**GIVEN PASSAGE**.
"""

Sometimes you might feel like waving politely and calling out, as courteously as you can manage: “Hello! Remember me? I’m still here.”

If you’re northern, that is.

If, as a northerner, you’re feeling neglected – deliberately overlooked, even - by the current suffocating brouhaha cutting off oxygen from what once was everyday life, you perhaps are tempted to issue a timid reminder of existence.

Is the north a foreign country? It might as well be. When men in suits make a lot of noise about big political pictures, they tend to assume every picture that matters hangs on a wall south of Oxford... where most of them studied.

Up here? Well, not so much to shout about, apparently.

Despite northerners having powered national prosperity for generations – until so much of its power was whipped away with no rhyme nor reason – we’re not figuring much in what’s curiously called critical discourse.

At best we must expect them to get around to us later, when the serious southern stuff has been sorted. At worst we’ll be seen as quaintly stoic yokel folk, who muddle along happily with our tattie pots, traybakes and what will be left of our farmers.

"""

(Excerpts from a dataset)
"""

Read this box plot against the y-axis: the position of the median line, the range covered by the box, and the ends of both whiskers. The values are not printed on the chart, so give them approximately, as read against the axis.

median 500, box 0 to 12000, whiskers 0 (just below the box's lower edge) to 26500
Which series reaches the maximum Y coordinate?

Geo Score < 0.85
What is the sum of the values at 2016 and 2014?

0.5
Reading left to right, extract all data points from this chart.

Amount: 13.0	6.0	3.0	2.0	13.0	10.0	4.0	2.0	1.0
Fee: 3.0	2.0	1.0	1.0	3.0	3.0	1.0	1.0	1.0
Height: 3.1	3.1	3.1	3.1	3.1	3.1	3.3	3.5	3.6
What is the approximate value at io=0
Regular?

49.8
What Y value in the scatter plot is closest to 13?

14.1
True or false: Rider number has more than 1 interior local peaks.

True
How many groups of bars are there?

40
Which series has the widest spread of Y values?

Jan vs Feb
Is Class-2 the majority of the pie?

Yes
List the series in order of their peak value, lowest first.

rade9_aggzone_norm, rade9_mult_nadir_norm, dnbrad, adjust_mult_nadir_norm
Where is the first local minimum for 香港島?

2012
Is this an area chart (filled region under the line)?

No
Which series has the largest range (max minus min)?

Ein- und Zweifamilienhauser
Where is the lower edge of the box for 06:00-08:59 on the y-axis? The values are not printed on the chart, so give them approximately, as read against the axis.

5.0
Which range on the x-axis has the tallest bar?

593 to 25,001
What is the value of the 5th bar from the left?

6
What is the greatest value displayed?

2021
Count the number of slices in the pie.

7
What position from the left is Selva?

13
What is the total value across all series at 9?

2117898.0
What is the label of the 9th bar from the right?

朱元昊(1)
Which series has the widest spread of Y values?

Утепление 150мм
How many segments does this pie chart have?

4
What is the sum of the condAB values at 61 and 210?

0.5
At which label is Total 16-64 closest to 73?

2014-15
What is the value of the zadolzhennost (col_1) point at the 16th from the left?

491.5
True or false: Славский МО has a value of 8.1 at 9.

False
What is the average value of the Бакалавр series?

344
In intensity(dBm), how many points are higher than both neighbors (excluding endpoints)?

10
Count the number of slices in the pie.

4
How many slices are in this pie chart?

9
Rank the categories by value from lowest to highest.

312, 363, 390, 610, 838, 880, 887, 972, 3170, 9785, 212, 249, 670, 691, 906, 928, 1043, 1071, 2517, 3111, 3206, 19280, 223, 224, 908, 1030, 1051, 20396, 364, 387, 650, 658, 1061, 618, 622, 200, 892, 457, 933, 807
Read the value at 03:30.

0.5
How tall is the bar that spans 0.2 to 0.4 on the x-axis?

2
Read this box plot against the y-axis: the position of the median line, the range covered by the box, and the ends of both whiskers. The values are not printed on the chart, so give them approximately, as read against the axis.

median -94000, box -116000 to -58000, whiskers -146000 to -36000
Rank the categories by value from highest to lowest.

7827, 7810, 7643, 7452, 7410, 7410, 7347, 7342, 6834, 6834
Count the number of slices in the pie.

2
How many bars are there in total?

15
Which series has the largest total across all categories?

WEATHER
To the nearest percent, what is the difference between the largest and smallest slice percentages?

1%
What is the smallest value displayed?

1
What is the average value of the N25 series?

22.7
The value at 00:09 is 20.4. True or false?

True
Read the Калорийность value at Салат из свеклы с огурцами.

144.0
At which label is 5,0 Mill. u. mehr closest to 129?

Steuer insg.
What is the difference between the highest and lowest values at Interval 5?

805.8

"""

**TO DO**.
• a. From the passage on the overlooked north, write out the stretch from "Is the north" through "called critical discourse.".
• b. In the passage on the overlooked north, where do men in suits assume every picture that matters hangs?

**TASK-BY-TASK ANSWERS**.
• a.
Is the north a foreign country? It might as well be. When men in suits make a lot of noise about big political pictures, they tend to assume every picture that matters hangs on a wall south of Oxford... where most of them studied.

Up here? Well, not so much to shout about, apparently.

Despite northerners having powered national prosperity for generations – until so much of its power was whipped away with no rhyme nor reason – we’re not figuring much in what’s curiously called critical discourse.

• b. On a wall south of Oxford.